Please turn the text of every row into a JSON list of strings, with one string per line and no blank lines.

---- Stored data

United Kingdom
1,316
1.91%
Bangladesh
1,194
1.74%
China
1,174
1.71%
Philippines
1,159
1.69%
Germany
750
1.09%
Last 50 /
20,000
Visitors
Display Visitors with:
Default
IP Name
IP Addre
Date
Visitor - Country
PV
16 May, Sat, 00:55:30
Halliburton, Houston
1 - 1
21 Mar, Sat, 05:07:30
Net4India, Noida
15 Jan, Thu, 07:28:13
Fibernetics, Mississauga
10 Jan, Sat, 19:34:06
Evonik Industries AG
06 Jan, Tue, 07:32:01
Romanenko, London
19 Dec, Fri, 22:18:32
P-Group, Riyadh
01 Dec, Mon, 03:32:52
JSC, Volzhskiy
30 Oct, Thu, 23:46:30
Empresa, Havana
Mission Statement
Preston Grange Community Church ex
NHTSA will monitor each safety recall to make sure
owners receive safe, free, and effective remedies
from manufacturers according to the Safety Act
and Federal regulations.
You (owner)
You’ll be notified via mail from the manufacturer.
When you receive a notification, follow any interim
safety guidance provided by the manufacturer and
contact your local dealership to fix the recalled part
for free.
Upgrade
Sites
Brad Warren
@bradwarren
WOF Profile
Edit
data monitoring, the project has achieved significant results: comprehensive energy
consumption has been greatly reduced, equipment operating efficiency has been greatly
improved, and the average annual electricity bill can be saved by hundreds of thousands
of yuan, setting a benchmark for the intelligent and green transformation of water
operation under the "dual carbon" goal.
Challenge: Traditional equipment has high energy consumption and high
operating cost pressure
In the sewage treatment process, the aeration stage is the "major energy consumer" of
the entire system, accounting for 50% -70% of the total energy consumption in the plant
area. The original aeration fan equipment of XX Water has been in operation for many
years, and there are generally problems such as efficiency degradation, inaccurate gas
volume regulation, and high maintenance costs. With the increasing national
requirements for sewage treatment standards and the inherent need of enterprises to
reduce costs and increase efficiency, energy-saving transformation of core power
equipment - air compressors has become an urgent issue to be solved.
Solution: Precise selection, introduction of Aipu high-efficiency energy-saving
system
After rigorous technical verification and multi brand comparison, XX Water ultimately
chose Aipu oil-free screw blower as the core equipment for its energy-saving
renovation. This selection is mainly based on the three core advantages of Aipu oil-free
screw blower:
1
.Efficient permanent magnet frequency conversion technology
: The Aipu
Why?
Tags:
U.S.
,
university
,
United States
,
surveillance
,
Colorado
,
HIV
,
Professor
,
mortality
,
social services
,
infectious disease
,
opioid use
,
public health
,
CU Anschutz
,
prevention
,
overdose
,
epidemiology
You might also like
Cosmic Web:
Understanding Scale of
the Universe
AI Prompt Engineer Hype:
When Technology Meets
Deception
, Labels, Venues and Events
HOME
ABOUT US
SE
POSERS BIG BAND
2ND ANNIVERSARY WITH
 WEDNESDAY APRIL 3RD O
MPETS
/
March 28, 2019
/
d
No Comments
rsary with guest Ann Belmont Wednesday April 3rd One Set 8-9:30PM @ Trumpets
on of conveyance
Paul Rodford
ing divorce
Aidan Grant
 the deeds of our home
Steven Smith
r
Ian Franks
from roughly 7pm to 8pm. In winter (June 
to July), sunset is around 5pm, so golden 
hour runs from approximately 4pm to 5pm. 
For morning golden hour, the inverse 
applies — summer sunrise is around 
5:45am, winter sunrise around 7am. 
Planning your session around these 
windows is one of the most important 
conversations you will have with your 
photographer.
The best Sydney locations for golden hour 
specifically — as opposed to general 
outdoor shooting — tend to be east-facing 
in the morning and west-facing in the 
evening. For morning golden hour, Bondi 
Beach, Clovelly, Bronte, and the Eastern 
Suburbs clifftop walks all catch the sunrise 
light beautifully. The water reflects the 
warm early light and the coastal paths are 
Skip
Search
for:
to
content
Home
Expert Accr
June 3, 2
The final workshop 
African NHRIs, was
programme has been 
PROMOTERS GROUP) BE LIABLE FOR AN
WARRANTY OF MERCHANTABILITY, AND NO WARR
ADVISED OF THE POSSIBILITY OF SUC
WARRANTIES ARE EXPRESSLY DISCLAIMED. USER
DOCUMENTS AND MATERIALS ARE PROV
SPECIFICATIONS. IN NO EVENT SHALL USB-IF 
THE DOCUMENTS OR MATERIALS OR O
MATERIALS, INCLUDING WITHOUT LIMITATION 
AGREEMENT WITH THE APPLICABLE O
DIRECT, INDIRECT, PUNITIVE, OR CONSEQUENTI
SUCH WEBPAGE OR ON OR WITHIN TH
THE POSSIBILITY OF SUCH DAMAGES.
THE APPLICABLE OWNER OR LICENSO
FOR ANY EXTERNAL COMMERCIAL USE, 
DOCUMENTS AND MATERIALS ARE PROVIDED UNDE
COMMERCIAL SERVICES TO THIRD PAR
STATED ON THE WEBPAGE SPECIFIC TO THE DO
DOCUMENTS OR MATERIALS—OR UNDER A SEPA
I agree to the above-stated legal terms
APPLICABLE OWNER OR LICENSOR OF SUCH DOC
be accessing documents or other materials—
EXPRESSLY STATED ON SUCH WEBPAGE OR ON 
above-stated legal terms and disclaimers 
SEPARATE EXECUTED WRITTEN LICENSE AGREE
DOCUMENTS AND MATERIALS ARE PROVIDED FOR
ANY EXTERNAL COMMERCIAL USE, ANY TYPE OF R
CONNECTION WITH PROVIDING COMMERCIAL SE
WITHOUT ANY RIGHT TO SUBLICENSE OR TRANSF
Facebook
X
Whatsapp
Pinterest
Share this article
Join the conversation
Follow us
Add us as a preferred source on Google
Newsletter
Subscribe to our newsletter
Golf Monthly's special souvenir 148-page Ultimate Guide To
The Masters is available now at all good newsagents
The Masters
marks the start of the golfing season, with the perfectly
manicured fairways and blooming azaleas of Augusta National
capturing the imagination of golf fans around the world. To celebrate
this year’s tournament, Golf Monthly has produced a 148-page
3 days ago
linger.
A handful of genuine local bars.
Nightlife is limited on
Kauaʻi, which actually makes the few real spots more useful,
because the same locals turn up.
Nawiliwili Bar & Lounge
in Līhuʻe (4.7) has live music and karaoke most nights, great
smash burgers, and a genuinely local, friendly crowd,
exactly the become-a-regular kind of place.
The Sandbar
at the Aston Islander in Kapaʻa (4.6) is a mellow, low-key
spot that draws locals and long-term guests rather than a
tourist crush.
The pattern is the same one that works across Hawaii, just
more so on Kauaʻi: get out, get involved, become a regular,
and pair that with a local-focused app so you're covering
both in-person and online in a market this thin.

--------

Answer box »
[
  "United Kingdom",
  "1,316",
  "1.91%",
  "Bangladesh",
  "1,194",
  "1.74%",
  "China",
  "1,174",
  "1.71%",
  "Philippines",
  "1,159",
  "1.69%",
  "Germany",
  "750",
  "1.09%",
  "Last 50 /",
  "20,000",
  "Visitors",
  "Display Visitors with:",
  "Default",
  "IP Name",
  "IP Addre",
  "Date",
  "Visitor - Country",
  "PV",
  "16 May, Sat, 00:55:30",
  "Halliburton, Houston",
  "1 - 1",
  "21 Mar, Sat, 05:07:30",
  "Net4India, Noida",
  "15 Jan, Thu, 07:28:13",
  "Fibernetics, Mississauga",
  "10 Jan, Sat, 19:34:06",
  "Evonik Industries AG",
  "06 Jan, Tue, 07:32:01",
  "Romanenko, London",
  "19 Dec, Fri, 22:18:32",
  "P-Group, Riyadh",
  "01 Dec, Mon, 03:32:52",
  "JSC, Volzhskiy",
  "30 Oct, Thu, 23:46:30",
  "Empresa, Havana",
  "Mission Statement",
  "Preston Grange Community Church ex",
  "NHTSA will monitor each safety recall to make sure",
  "owners receive safe, free, and effective remedies",
  "from manufacturers according to the Safety Act",
  "and Federal regulations.",
  "You (owner)",
  "You’ll be notified via mail from the manufacturer.",
  "When you receive a notification, follow any interim",
  "safety guidance provided by the manufacturer and",
  "contact your local dealership to fix the recalled part",
  "for free.",
  "Upgrade",
  "Sites",
  "Brad Warren",
  "@bradwarren",
  "WOF Profile",
  "Edit",
  "data monitoring, the project has achieved significant results: comprehensive energy",
  "consumption has been greatly reduced, equipment operating efficiency has been greatly",
  "improved, and the average annual electricity bill can be saved by hundreds of thousands",
  "of yuan, setting a benchmark for the intelligent and green transformation of water",
  "operation under the \"dual carbon\" goal.",
  "Challenge: Traditional equipment has high energy consumption and high",
  "operating cost pressure",
  "In the sewage treatment process, the aeration stage is the \"major energy consumer\" of",
  "the entire system, accounting for 50% -70% of the total energy consumption in the plant",
  "area. The original aeration fan equipment of XX Water has been in operation for many",
  "years, and there are generally problems such as efficiency degradation, inaccurate gas",
  "volume regulation, and high maintenance costs. With the increasing national",
  "requirements for sewage treatment standards and the inherent need of enterprises to",
  "reduce costs and increase efficiency, energy-saving transformation of core power",
  "equipment - air compressors has become an urgent issue to be solved.",
  "Solution: Precise selection, introduction of Aipu high-efficiency energy-saving",
  "system",
  "After rigorous technical verification and multi brand comparison, XX Water ultimately",
  "chose Aipu oil-free screw blower as the core equipment for its energy-saving",
  "renovation. This selection is mainly based on the three core advantages of Aipu oil-free",
  "screw blower:",
  "1",
  ".Efficient permanent magnet frequency conversion technology",
  ": The Aipu",
  "Why?",
  "Tags:",
  "U.S.",
  ",",
  "university",
  ",",
  "United States",
  ",",
  "surveillance",
  ",",
  "Colorado",
  ",",
  "HIV",
  ",",
  "Professor",
  ",",
  "mortality",
  ",",
  "social services",
  ",",
  "infectious disease",
  ",",
  "opioid use",
  ",",
  "public health",
  ",",
  "CU Anschutz",
  ",",
  "prevention",
  ",",
  "overdose",
  ",",
  "epidemiology",
  "You might also like",
  "Cosmic Web:",
  "Understanding Scale of",
  "the Universe",
  "AI Prompt Engineer Hype:",
  "When Technology Meets",
  "Deception",
  ", Labels, Venues and Events",
  "HOME",
  "ABOUT US",
  "SE",
  "POSERS BIG BAND",
  "2ND ANNIVERSARY WITH",
  " WEDNESDAY APRIL 3RD O",
  "MPETS",
  "/",
  "March 28, 2019",
  "/",
  "d",
  "No Comments",
  "rsary with guest Ann Belmont Wednesday April 3rd One Set 8-9:30PM @ Trumpets",
  "on of conveyance",
  "Paul Rodford",
  "ing divorce",
  "Aidan Grant",
  " the deeds of our home",
  "Steven Smith",
  "r",
  "Ian Franks",
  "from roughly 7pm to 8pm. In winter (June ",
  "to July), sunset is around 5pm, so golden ",
  "hour runs from approximately 4pm to 5pm. ",
  "For morning golden hour, the inverse ",
  "applies — summer sunrise is around ",
  "5:45am, winter sunrise around 7am. ",
  "Planning your session around these ",
  "windows is one of the most important ",
  "conversations you will have with your ",
  "photographer.",
  "The best Sydney locations for golden hour ",
  "specifically — as opposed to general ",
  "outdoor shooting — tend to be east-facing ",
  "in the morning and west-facing in the ",
  "evening. For morning golden hour, Bondi ",
  "Beach, Clovelly, Bronte, and the Eastern ",
  "Suburbs clifftop walks all catch the sunrise ",
  "light beautifully. The water reflects the ",
  "warm early light and the coastal paths are ",
  "Skip",
  "Search",
  "for:",
  "to",
  "content",
  "Home",
  "Expert Accr",
  "June 3, 2",
  "The final workshop ",
  "African NHRIs, was",
  "programme has been ",
  "PROMOTERS GROUP) BE LIABLE FOR AN",
  "WARRANTY OF MERCHANTABILITY, AND NO WARR",
  "ADVISED OF THE POSSIBILITY OF SUC",
  "WARRANTIES ARE EXPRESSLY DISCLAIMED. USER",
  "DOCUMENTS AND MATERIALS ARE PROV",
  "SPECIFICATIONS. IN NO EVENT SHALL USB-IF ",
  "THE DOCUMENTS OR MATERIALS OR O",
  "MATERIALS, INCLUDING WITHOUT LIMITATION ",
  "AGREEMENT WITH THE APPLICABLE O",
  "DIRECT, INDIRECT, PUNITIVE, OR CONSEQUENTI",
  "SUCH WEBPAGE OR ON OR WITHIN TH",
  "THE POSSIBILITY OF SUCH DAMAGES.",
  "THE APPLICABLE OWNER OR LICENSO",
  "FOR ANY EXTERNAL COMMERCIAL USE, ",
  "DOCUMENTS AND MATERIALS ARE PROVIDED UNDE",
  "COMMERCIAL SERVICES TO THIRD PAR",
  "STATED ON THE WEBPAGE SPECIFIC TO THE DO",
  "DOCUMENTS OR MATERIALS—OR UNDER A SEPA",
  "I agree to the above-stated legal terms",
  "APPLICABLE OWNER OR LICENSOR OF SUCH DOC",
  "be accessing documents or other materials—",
  "EXPRESSLY STATED ON SUCH WEBPAGE OR ON ",
  "above-stated legal terms and disclaimers ",
  "SEPARATE EXECUTED WRITTEN LICENSE AGREE",
  "DOCUMENTS AND MATERIALS ARE PROVIDED FOR",
  "ANY EXTERNAL COMMERCIAL USE, ANY TYPE OF R",
  "CONNECTION WITH PROVIDING COMMERCIAL SE",
  "WITHOUT ANY RIGHT TO SUBLICENSE OR TRANSF",
  "Facebook",
  "X",
  "Whatsapp",
  "Pinterest",
  "Share this article",
  "Join the conversation",
  "Follow us",
  "Add us as a preferred source on Google",
  "Newsletter",
  "Subscribe to our newsletter",
  "Golf Monthly's special souvenir 148-page Ultimate Guide To",
  "The Masters is available now at all good newsagents",
  "The Masters",
  "marks the start of the golfing season, with the perfectly",
  "manicured fairways and blooming azaleas of Augusta National",
  "capturing the imagination of golf fans around the world. To celebrate",
  "this year’s tournament, Golf Monthly has produced a 148-page",
  "3 days ago",
  "linger.",
  "A handful of genuine local bars.",
  "Nightlife is limited on",
  "Kauaʻi, which actually makes the few real spots more useful,",
  "because the same locals turn up.",
  "Nawiliwili Bar & Lounge",
  "in Līhuʻe (4.7) has live music and karaoke most nights, great",
  "smash burgers, and a genuinely local, friendly crowd,",
  "exactly the become-a-regular kind of place.",
  "The Sandbar",
  "at the Aston Islander in Kapaʻa (4.6) is a mellow, low-key",
  "spot that draws locals and long-term guests rather than a",
  "tourist crush.",
  "The pattern is the same one that works across Hawaii, just",
  "more so on Kauaʻi: get out, get involved, become a regular,",
  "and pair that with a local-focused app so you're covering",
  "both in-person and online in a market this thin."
]